Los terrígenos (griego: Γηγενης; nacido de la tierra) fueron una tribu de hombres de seis brazos que habitaban, junto a los doliones, pueblo vecino, en el lugar conocido como Monte de los osos. Estos hombres monstruosos se enfrentaron a los
argonautas durante su viaje según lo narrado en la
obra de
Apolonio de Rodas:
Hay en el interior de la Propóntide una isla escarpada, que a poca distancia del continente rico en mieses de Frigia se adentra en el mar cuanto su istmo es bañado por las olas, y desciende en pendiente hacia tierra firme. Sus riberas poseen una doble ensenada, y está situada allende las aguas del Esepo. Monte de los Osos la llaman los habitantes de alrededor. Y la poblaban los violentos y salvajes Terrígenos, gran prodigio admirable para las gentes vecinas. Pues cada uno agitaba en el aire seis brazos vigorosos, dos a partir de sus robustos hombros y otros cuatro debajo unidos a sus costados formidables. A su vez poblaban el istmo y la llanura los doliones, y entre ellos reinaba el hijo de Eneo, el héroe Cícico, a quien alumbró la hija del divino Eusoro, Enete. A éstos nunca los dañaban los Terrígenos, por temibles que fueran, gracias a la protección de Posidón; pues de él eran descendientes los doliones en su origen. Allí arribó la Argo impulsada por los vientos tracios. El Puerto Hermoso la acogió en su navegación [...]. Los doliones y también el propio Cícico, saliendo juntos a su encuentro en amistad, cuando supieron cuáles eran la expedición y su linaje, los obsequiaron con su hospitalidad [...]. Al alba ascendieron al alto Díndimo, para observar también por sí mismos las rutas de aquel mar; en tanto que otros trasladaron la nave al Puerto Quito desde su anterior atracadero. Pero los Terrigenos lanzándose desde la otra parte de la montaña trataron de bloquear la bocana del Quito con innumerables rocas arrojadas al fondo, cual si tendieran emboscada a un animal marino que está dentro. Sin embargo allí había quedado Heracles con los hombres más jóvenes, el cual, tendiendo en seguida contra ellos su curvado arco, los derribó a tierra uno tras otro. Ellos, por su parte, alzaban aristadas rocas y las arrojaban; pues sin duda la diosa Hera, la esposa de Zeus, alimentaba aquellos terribles monstruos como trabajo para Heracles.

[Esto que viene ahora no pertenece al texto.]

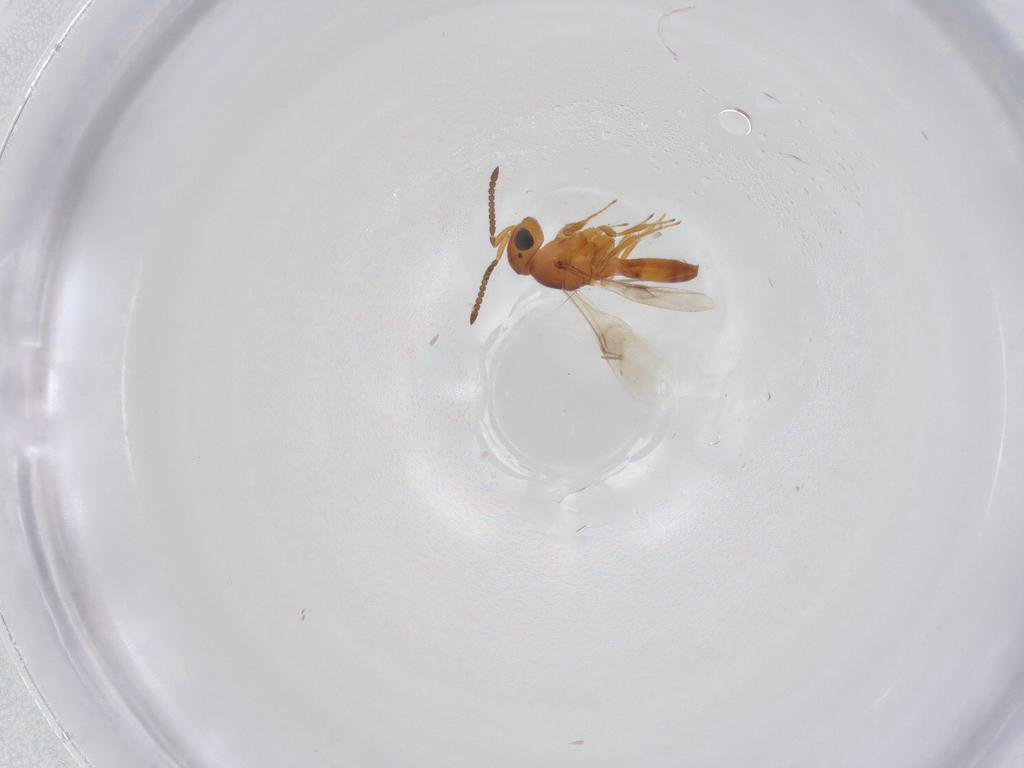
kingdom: Animalia
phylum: Arthropoda
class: Insecta
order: Hymenoptera
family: Scelionidae
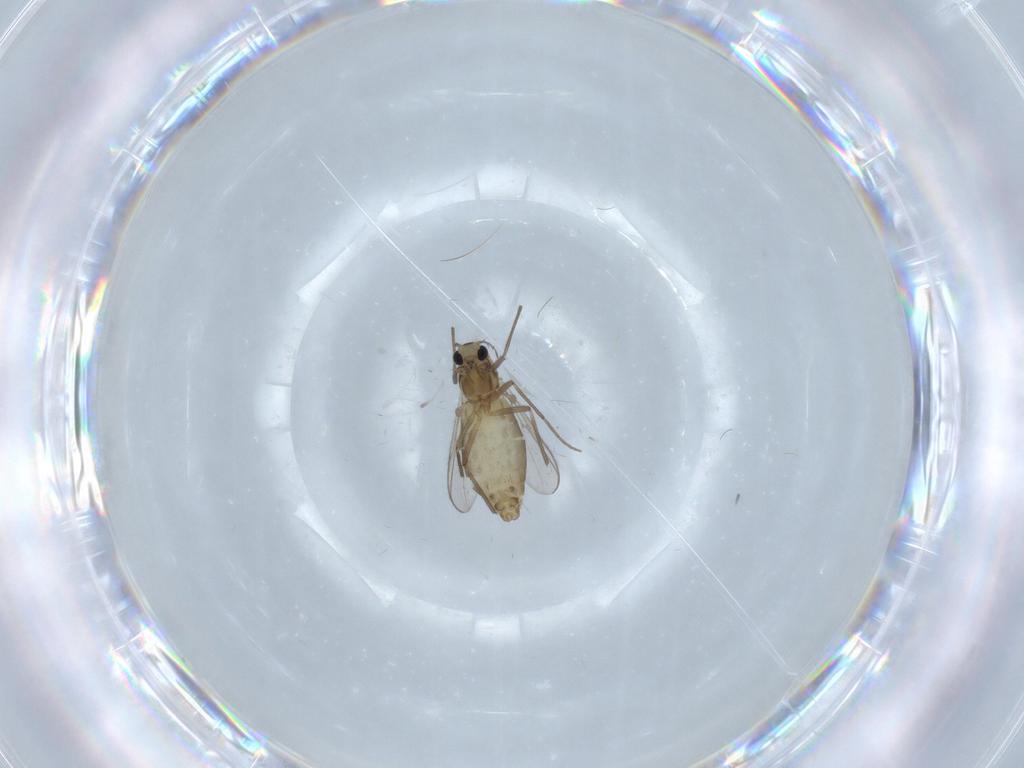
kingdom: Animalia
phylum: Arthropoda
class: Insecta
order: Diptera
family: Chironomidae
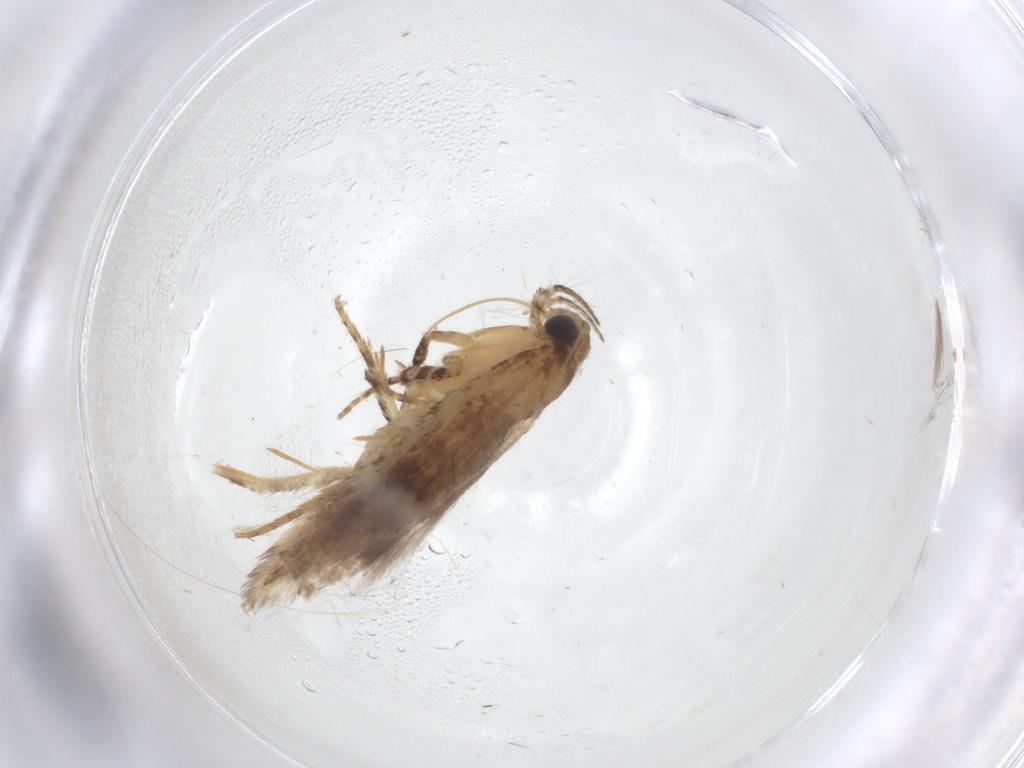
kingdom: Animalia
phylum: Arthropoda
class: Insecta
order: Lepidoptera
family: Gelechiidae
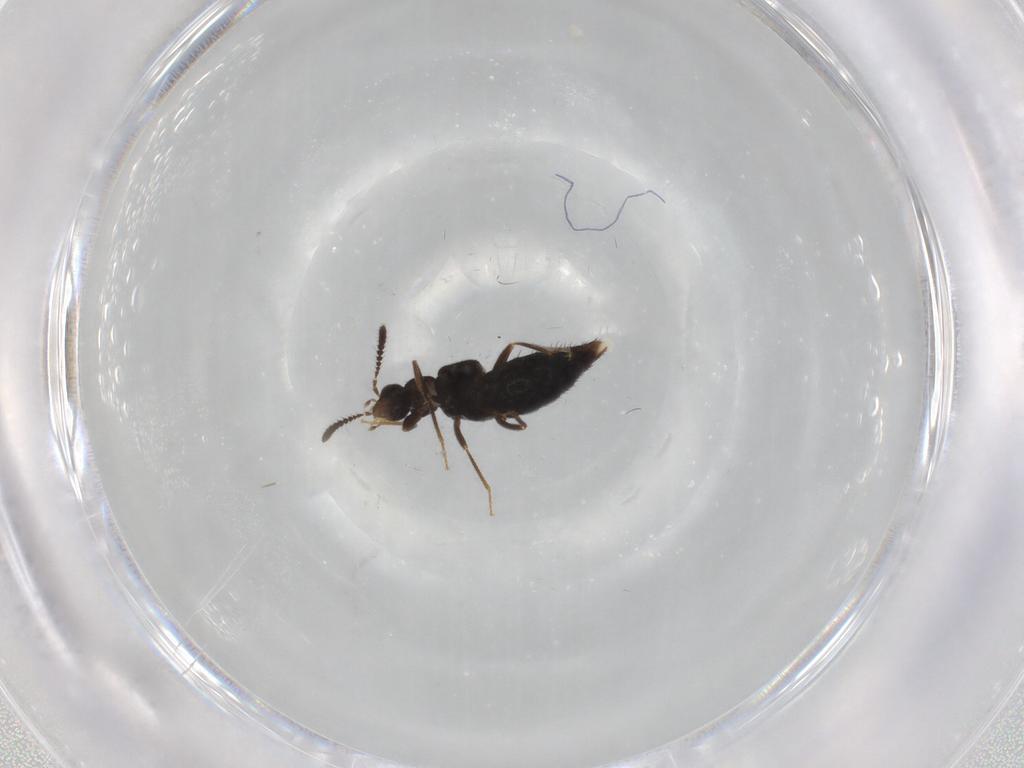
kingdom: Animalia
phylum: Arthropoda
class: Insecta
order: Coleoptera
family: Staphylinidae
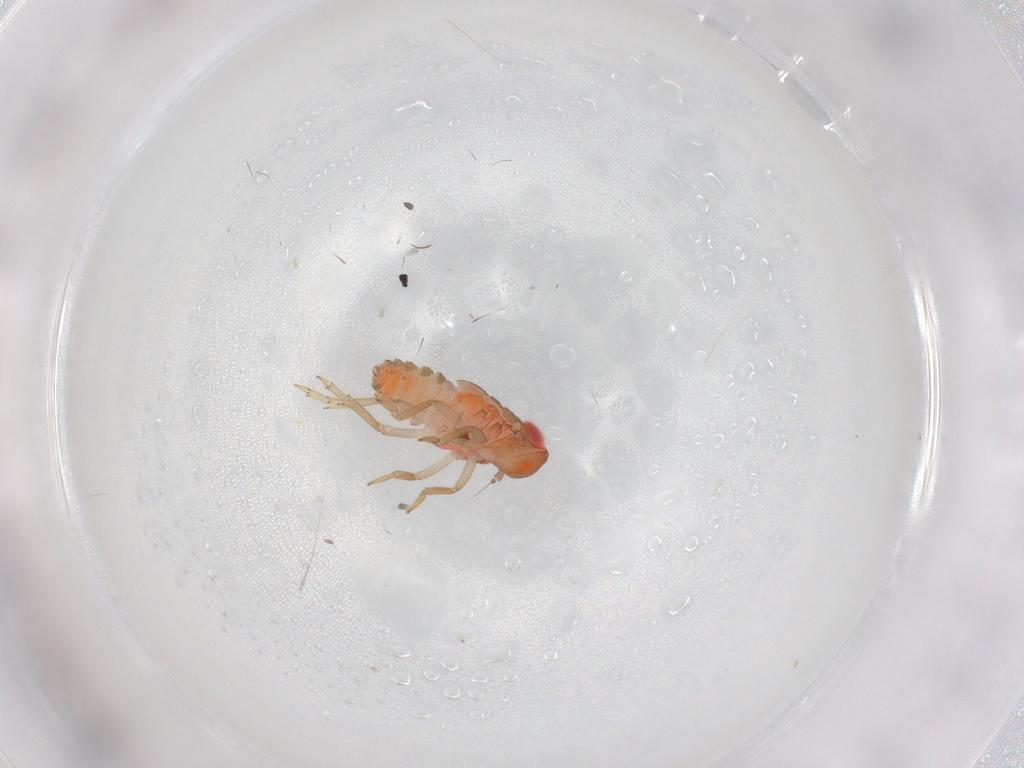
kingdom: Animalia
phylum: Arthropoda
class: Insecta
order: Hemiptera
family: Fulgoroidea_incertae_sedis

Entonces también los demás, los marciales héroes, viniendo de regreso a su encuentro antes de alcanzar la cumbre, acometían junto con él la matanza de los Terrígenos, recibiéndolos ya con dardos ya con lanzas, hasta que los aniquilaron a todos a pesar de sus brutales e incesantes ataques. Como cuando los leñadores arrojan en fila sobre el rompiente largos troncos recién talados con sus hachas, para que humedecidos resistan las recias clavijas; así aquéllos en la entrada del blanquecino puerto estaban tendidos en hilera: unos, apiñados, sumergían en el agua salada sus cabezas y pechos, y extendían sus piernas sobre la tierra firme; los otros, al contrario, con sus cabezas sobre las arenas de la playa, hundían sus pies en el fondo; de suerte que unos y otros fueran a la vez presa de aves y de peces. Los héroes, cuando su empresa quedó libre de temores, entonces ya con los soplos del viento desataron las amarras de la nave y proseguían adelante a través del oleaje marino.